* _Gestellte Aufgabe 1_
Wie groß ist laut dem Text über die Fleischindustrie der Anteil der Frauen unter den Beschäftigten?
* _Gestellte Aufgabe 2_
Gib aus dem Text über die Fleischindustrie den Abschnitt wortgetreu wieder, der mit „Profitgier und Menschenverachtung haben“ beginnt und bis einschließlich „Sklavenhaltung osteuropäischer Niedriglohn-Kräfte.“ reicht.
* _Gestellte Aufgabe 3_
Setze den Text über die Ausbeutung in der Fleischindustrie im Anschluss an seinen letzten Satz fort.

* _Vorliegender Text_
○ ○ ○ ○ ○ ○ ○
Profitgier und Menschenverachtung haben die Fabriken der Fleischindustrie
zu schaurigen Orten der Ausbeutung von Beschäftigten, Tieren und Umwelt
gemacht. Sichtbar geworden ist ein verschachteltes System aus
Sub-Sub-Subunternehmertum mit dubiosen Werkverträgen; sichtbar geworden ist
die Sklavenhaltung osteuropäischer Niedriglohn-Kräfte.
Sie leben oft in containerartigen Verschlägen, verrichten einen
gefährlichen Knochenjob, dessen Bezahlung so schlecht ist, dass sich die
Arbeiterinnen und Arbeiter auch mit Husten und Fieber zur Arbeit
schleppten, wo sie dicht an dicht am Fließband standen. Fast ein Drittel
der Beschäftigten sind übrigens Frauen. Jetzt soll alles besser werden.
Selbst die Fleischwirtschaft, die ein Verbot der Werkverträge zunächst als
„vollkommen unangemessene, willkürliche Diskriminierung“ bezeichnet hatte,
beugt sich der Empörungswelle.
Im gesellschaftlichen Diskurs zum Billigfleischsystem ging es in den
letzten Jahren vor allem um Klima und Tierwohl. Auf der Strecke geblieben
ist das Menschenwohl. Auch den Gewerkschaften war es nicht gelungen, die
Ausbeutung in den Schlachthöfen wirklich zum Thema zu machen. Vorrangig
muss es jetzt also um die Arbeitsbedingungen in den Schlachthöfen gehen, um
die politischen Konsequenzen.
## Profitgier und Menschenverachtung
Es geht um Bezahlung, Unterbringung, Arbeitsschutz, Gesundheitsschutz und
Menschenwürde für die Schattenarmee unseres Ernährungssystems, die auch
unseren Spargel sticht, unsere Erdbeeren pflückt, unsere Weintrauben erntet
und auf Schiffen unter Billigflaggen unsere Fische fängt. Ohne diese
Schattenarmee würde unser Ernährungssystem zusammenbrechen. Die wirklich
dreckigen Jobs haben wir an die unterste Kaste delegiert. 200 Stunden
Arbeit im Monat für 1.500 Euro.
○ ○ ○ ○ ○ ○ ○
* _Angezeigte Daten_
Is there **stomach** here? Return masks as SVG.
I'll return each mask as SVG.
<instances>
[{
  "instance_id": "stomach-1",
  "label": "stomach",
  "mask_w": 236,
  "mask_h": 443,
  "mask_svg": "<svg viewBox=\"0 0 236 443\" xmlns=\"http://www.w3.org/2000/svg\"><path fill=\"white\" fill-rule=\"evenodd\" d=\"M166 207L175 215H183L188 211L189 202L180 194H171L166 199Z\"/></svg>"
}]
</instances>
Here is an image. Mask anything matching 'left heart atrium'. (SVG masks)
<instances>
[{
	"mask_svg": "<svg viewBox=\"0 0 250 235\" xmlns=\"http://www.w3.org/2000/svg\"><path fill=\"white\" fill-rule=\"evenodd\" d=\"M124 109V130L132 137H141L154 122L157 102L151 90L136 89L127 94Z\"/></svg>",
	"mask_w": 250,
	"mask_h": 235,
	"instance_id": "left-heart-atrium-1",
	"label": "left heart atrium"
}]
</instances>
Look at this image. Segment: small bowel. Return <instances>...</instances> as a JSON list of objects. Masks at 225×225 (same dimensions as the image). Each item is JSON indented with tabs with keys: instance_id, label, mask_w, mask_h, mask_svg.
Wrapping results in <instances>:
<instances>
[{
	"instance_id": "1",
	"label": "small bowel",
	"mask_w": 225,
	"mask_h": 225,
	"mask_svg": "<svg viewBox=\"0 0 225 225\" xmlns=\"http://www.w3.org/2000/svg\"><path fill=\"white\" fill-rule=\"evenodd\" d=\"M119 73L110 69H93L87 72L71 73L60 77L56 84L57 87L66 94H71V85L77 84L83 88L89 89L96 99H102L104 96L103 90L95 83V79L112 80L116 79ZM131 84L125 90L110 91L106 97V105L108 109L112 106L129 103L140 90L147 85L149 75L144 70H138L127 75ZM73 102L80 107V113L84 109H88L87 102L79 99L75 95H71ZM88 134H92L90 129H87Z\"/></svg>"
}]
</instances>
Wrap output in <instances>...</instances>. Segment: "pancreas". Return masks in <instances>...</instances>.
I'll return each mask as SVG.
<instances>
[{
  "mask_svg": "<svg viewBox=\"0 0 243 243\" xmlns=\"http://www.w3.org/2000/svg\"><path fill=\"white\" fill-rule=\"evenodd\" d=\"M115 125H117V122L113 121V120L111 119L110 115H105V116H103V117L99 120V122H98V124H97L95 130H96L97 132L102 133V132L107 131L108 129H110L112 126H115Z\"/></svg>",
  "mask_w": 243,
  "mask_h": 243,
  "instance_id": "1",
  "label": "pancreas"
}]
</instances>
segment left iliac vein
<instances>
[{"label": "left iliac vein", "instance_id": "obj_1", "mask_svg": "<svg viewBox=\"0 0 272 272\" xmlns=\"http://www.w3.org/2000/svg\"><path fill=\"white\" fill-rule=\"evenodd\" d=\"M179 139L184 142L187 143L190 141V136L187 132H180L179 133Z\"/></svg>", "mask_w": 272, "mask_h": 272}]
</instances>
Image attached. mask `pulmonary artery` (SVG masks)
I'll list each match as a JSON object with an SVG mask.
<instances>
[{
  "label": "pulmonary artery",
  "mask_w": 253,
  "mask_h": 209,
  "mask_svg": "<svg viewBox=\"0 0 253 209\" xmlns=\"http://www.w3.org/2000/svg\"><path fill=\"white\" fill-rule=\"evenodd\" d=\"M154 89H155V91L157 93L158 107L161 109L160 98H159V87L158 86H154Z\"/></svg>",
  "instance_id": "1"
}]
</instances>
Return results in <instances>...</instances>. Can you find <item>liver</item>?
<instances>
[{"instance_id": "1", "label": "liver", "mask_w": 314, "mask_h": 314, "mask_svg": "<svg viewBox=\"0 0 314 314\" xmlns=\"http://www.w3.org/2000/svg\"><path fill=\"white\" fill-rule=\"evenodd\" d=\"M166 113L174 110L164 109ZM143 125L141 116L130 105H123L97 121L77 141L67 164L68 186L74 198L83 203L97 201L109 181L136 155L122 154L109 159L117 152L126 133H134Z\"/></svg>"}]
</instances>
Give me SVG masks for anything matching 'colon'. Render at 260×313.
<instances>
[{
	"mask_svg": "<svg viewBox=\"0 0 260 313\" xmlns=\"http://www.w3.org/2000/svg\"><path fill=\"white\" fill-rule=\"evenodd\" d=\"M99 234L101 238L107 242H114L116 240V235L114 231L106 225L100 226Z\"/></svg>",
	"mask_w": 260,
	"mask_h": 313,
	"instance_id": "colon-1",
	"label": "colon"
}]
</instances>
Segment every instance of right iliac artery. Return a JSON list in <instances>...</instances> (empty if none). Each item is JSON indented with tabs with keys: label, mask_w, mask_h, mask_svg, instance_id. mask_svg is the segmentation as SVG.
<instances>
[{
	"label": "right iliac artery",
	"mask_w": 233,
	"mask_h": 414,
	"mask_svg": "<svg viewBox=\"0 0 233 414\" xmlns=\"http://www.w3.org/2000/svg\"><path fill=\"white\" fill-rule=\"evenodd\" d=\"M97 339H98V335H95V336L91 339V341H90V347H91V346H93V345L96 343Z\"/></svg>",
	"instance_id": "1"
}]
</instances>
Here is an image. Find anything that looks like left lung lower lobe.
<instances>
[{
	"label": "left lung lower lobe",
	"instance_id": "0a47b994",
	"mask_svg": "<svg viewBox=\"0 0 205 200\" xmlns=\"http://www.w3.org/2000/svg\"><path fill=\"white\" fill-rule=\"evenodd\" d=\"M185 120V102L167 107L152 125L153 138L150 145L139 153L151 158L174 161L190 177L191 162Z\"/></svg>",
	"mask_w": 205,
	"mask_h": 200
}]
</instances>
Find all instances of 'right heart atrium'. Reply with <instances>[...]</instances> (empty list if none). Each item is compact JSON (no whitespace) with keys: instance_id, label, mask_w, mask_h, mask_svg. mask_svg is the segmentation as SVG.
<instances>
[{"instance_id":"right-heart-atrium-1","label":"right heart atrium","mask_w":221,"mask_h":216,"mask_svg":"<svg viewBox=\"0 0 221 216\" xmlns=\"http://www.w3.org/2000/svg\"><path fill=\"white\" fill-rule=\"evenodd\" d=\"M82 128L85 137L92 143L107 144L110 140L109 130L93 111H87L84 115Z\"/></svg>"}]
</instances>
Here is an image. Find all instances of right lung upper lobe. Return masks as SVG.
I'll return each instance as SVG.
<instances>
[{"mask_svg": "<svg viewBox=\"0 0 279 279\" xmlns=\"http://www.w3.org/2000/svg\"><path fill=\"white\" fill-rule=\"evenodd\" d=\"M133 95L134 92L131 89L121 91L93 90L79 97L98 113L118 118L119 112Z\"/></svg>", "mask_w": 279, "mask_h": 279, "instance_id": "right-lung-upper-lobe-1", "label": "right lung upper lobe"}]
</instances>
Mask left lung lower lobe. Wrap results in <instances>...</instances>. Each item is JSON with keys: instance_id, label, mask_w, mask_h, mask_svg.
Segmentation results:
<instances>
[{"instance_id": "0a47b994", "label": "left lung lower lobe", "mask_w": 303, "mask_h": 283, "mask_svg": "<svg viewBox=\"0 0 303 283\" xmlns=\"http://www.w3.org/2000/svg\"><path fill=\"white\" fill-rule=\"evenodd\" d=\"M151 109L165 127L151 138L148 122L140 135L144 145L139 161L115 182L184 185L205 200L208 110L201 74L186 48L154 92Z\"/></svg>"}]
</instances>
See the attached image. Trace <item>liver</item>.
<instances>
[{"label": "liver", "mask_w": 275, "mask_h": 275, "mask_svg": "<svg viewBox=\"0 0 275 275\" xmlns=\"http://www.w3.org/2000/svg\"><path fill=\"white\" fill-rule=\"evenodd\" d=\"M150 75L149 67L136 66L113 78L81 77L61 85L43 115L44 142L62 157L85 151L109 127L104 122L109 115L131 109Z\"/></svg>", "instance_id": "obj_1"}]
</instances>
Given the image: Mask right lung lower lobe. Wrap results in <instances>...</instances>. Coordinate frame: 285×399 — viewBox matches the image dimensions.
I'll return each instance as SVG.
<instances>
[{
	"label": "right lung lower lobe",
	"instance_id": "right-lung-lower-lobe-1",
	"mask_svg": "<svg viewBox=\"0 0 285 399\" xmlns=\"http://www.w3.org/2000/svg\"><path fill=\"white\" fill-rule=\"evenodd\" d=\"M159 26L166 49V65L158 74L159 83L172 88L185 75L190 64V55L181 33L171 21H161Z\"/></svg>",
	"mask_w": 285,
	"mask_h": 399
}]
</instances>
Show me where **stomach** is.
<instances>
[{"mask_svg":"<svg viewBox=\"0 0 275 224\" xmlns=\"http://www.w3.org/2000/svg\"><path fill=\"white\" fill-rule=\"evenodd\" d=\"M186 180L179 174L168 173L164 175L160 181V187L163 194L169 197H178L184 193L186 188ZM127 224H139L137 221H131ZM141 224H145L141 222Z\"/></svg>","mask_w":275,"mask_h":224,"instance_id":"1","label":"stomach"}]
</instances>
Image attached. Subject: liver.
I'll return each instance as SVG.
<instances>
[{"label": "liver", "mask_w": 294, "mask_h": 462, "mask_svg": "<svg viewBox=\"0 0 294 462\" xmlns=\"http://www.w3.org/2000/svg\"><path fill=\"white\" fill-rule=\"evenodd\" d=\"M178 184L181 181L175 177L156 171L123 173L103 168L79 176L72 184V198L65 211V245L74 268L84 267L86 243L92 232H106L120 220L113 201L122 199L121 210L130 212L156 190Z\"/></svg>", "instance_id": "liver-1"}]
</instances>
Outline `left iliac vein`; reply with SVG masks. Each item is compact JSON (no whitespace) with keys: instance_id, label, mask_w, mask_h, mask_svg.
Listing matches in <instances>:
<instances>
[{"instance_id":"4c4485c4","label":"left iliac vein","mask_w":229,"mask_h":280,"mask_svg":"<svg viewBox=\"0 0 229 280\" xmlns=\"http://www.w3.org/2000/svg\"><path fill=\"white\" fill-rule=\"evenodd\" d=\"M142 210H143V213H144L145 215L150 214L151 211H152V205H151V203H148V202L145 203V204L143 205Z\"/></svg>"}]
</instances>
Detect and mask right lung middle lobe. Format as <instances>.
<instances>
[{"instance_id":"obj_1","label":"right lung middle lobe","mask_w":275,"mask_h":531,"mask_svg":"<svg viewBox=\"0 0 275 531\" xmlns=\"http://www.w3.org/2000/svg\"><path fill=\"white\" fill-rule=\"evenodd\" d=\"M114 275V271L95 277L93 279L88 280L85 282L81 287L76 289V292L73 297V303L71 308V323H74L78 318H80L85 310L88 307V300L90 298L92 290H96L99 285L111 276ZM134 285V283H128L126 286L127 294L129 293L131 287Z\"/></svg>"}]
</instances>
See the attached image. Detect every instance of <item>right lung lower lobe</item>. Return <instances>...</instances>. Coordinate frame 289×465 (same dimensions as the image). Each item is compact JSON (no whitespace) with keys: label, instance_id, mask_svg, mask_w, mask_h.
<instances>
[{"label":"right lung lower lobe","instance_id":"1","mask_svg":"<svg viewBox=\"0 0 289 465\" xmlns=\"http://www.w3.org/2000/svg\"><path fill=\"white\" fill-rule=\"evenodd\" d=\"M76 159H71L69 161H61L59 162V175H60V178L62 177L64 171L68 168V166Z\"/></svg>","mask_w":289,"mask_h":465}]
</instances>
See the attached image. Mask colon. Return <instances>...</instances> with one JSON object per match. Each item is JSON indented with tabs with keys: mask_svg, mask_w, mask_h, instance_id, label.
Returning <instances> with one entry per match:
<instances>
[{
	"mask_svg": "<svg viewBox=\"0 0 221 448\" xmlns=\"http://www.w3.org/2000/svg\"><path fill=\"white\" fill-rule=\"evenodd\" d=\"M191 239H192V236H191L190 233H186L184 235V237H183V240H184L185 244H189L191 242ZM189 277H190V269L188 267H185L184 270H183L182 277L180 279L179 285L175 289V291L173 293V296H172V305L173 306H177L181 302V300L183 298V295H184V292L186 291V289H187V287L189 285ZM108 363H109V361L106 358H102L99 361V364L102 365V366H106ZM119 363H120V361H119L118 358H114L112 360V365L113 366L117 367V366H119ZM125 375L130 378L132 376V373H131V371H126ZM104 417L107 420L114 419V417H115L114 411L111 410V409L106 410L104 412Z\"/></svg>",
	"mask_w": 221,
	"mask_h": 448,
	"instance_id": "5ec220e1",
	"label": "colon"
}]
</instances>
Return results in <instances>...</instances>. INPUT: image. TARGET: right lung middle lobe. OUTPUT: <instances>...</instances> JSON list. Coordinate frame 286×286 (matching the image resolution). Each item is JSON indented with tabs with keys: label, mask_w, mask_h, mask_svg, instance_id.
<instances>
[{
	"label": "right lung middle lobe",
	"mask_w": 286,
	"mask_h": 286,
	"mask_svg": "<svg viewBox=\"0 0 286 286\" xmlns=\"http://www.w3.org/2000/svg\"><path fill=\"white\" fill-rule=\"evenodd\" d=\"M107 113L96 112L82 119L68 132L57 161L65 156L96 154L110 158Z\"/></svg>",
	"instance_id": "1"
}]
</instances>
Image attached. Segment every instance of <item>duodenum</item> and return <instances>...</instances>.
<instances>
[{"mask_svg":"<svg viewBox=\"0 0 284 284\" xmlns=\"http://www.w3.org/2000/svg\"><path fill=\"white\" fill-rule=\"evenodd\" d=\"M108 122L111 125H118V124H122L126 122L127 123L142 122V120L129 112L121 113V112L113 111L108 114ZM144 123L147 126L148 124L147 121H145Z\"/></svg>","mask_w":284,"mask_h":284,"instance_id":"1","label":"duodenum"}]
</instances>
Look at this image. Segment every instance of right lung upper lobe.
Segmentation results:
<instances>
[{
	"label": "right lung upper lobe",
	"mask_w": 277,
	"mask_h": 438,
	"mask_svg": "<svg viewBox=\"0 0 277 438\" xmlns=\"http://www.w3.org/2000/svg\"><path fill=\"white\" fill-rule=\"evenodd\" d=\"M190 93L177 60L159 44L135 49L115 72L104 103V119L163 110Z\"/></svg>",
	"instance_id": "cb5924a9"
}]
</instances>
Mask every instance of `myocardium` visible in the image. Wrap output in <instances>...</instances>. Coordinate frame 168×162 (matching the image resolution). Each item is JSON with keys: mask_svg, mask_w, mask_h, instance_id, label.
○ ○ ○ ○ ○ ○ ○
* _Erwartete Ausgabe 1_
Fast ein Drittel der Beschäftigten sind Frauen.

* _Erwartete Ausgabe 2_
Profitgier und Menschenverachtung haben die Fabriken der Fleischindustrie
zu schaurigen Orten der Ausbeutung von Beschäftigten, Tieren und Umwelt
gemacht. Sichtbar geworden ist ein verschachteltes System aus
Sub-Sub-Subunternehmertum mit dubiosen Werkverträgen; sichtbar geworden ist
die Sklavenhaltung osteuropäischer Niedriglohn-Kräfte.

* _Erwartete Ausgabe 3_
Abzüglich Miete, Arbeitsschuhe und -kleidung. Wir sind es ihnen schuldig,
nicht nur ihre Bezahlung und Unterbringung, sondern auch ihre
Integrationsmöglichkeiten und ihr Leben zu verbessern – mit glasklaren
Regeln und scharfem Ordnungsrecht. Die vor allem von
Bundeslandwirtschaftsministerin Julia Klöckner forcierte Politik der
Freiwilligkeit in der Ernährungsindustrie ist längst gescheitert, wie die
unendlichen Debatten zum Tierwohl oder zur Lebensmittelkennzeichnung
zeigen.
Arbeitsminister Hubertus [4][Heil (SPD) will in der Branche aufräumen]. Man
darf ihm und auch NRW-Gesundheitsminister Karl-Josef Laumann (CDU)
abnehmen, dass sie es ernst meinen. Ohne Frage müssen die
Schlachthofbetreiber jetzt selbst ihre Mitarbeitenden anstellen, bezahlen,
unterbringen, befördern – und sie müssen für sie die Verantwortung tragen.
Unterkünfte und Bezahlung müssen menschenwürdig sein und der gefährlichen,
auch psychisch belastenden Arbeit angemessen.
Es braucht eine bezahlte Interessenvertretung, Dolmetscher, geregelte
Arbeitszeiten, Tarifverträge. Lauter Selbstverständlichkeiten – eigentlich.
Dann wird das [5][Fleisch aber teurer]? Ja, dann wird es hoffentlich
deutlich teurer und bekommt vielleicht die Wertschätzung, die es verdient.
Doch eine echte Reform muss über ein Verbot der Werkverträge und des
Subunternehmertums hinausgehen.
## Die Fleischerzeugung öffentlicher machen
Es kann nicht sein, dass die Orte unserer Fleischerzeugung weiter Tabuzonen
bleiben, die wie Bordelle oder Gefängnisse außerhalb unserer Wahrnehmung
existieren. Es geht um den gläsernen Schlachthof. Er impliziert zweierlei.
Erstens: das Ende der Abschottung und die Öffnung der Schlachtbetriebe für
regelmäßige unangemeldete Kontrollen, für Journalisten und – ja! – für
Besuchergruppen. Aber auch – zweitens – das Hinschauen der Gesellschaft auf
die blutige Seite ihres Fleischkonsums.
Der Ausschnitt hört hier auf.